Kasus Dugaaan Kekerasan Seks UII Yogyakarta, 30 Korban Siap Perkarakan
- bbc
Lebih jauh, R mengatakan bahwa kampus perlu membuat regulasi tentang pelecehan seksual di lingkungan kampus.
"Khawatirnya ketika ada korban yang lapor, tapi kampus tidak menanganinya dengan serius, kan sedih bagi korbannya," kata dia.
Dia berharap, kasus pelecehan ini bisa menjadi titik balik bagi kampus untuk membuat aturan pencegahan dan penanganan pelecehan seksual di kampus.
Regulasi antikekerasan seksual di kampus sedang digodok
Ketua Tim Pencari Fakta UII Yogyakarta, Syarif Nurhidayat, mengatakan bahwa aturan "yang spesifik" tentang pelecehan seksual sedang digodok.
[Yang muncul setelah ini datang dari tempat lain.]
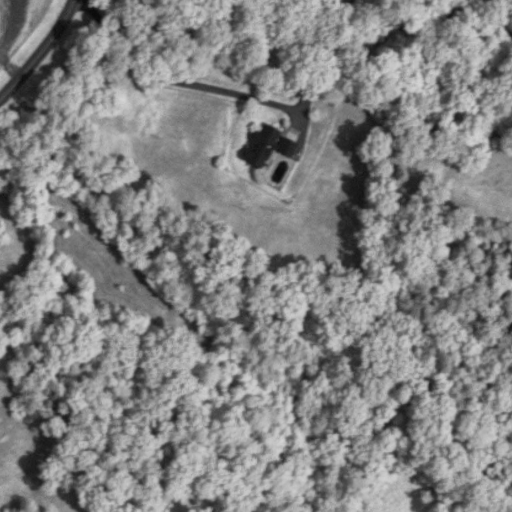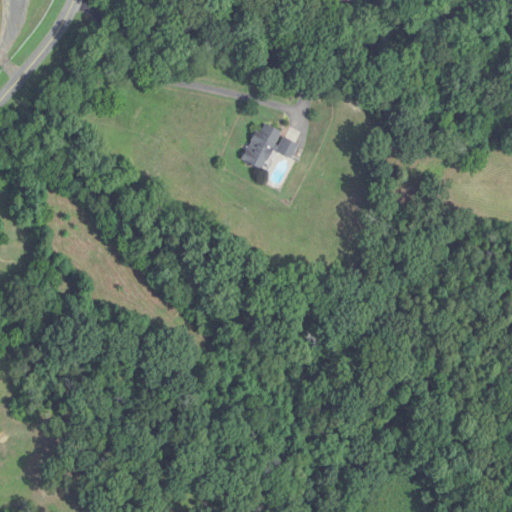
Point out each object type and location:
road: (6, 39)
road: (37, 47)
road: (168, 80)
building: (268, 146)
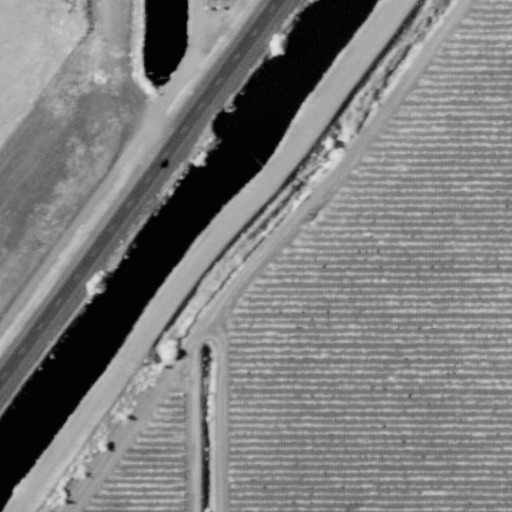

"Pada dasarnya di UII secara internal sudah ada aturan yang mengcover adanya tindakan tersebut dan kita kalau ada peristiwa [pelecehan seksual] bisa menanganinya dengan norma-norma yang ada, tapi dalam rangka untuk memperkuat, sekarang dalam proses penyusunan peraturan yang sifatnya spesifik berkaitan dengan pelecehan dan kekerasan seksual, atau yang kita sebut dengan ketentuan asusila," ujar Syarif.
Akan tetapi, Paul dari UII Bergerak menegaskan mahasiswa perlu dilibatkan dalam perumusan kebijakan itu agar tercipta kebijakan yang pro terhadap penyintas.
Dia menegaskan UII bergerak akan terus menekan kampus untuk transparansi atas tim pencari fakta dan pelibatan mahasiwa dalam pembuatan regulasi.
"Karena pengalaman di UGM regulasi yang dibuat dipangkas habis-habisan oleh pihak rektorat yang tidak berpihak sama sekali kepada korban dan kita nggak tahu perkembangannya sampai sekarang ini seperti apa," kata dia.
Seperti diberitakan, kekerasan seksual yang dialami salah satu mahasiwa Universitas Gadjah Mada pada 2017 silam telah membuat rektorat UGM membuat regulasi anti pelecehan seksual di kampus.
Sayangnya, ketika disahkan, rumusan regulasi kekerasan seksual setebal 21 halaman yang terdiri dari 11 bab dan 36 pasal, dipangkas hanya menjadi enam lembar dengan 18 pasal. Pasal-pasal yang memihak penyintas dihapus sehingga regulasi itu justru memihak pelaku kekerasan seksual.
Maraknya kekerasan seksual di kampus yang terus berulang, menuai desakan bagi Kementerian Pendidikan dan Kebudayaan untuk membuat regulasi pencegahan kekerasan seksual di kampus sehingga kampus menjadi tempat yang aman bagi mahasiswa.
Plt Dirjen Dikti Kementerian Pendidikan dan Kebudayaan menyebut akan membentuk tim perumus aturan tersebut, bersamaan dengan regulasi penanggulangan radikalisme dan perundungan di kampus.
Sebelumnya, Menteri Pendidikan dan Kebudayaan, Nadiem Makarim menegaskan "tidak ada ruang abu-abu" bagi pelaku kekerasan seksual, seraya menambahkan pelaku yang bersalah melakukan kekerasan seksual di kampus, harus segera dikeluarkan.
"Bagaimana pemerintah pusat bisa memberikan payung hukum untuk melindungi anak-anak ini, itu suatu hal yang kami kaji," ujar Nadiem Makarim.
"Kami belum menentukan instrumennya mana. Yang paling penting, adalah hasil akhirnya. Harus kita temuin instrumen yang hasil akhirnya bisa benar-benar melindungi, untuk mencegah itu terjadi dan juga memastikan ada hukuman atau keadilan bagi yang melakukan," cetusnya.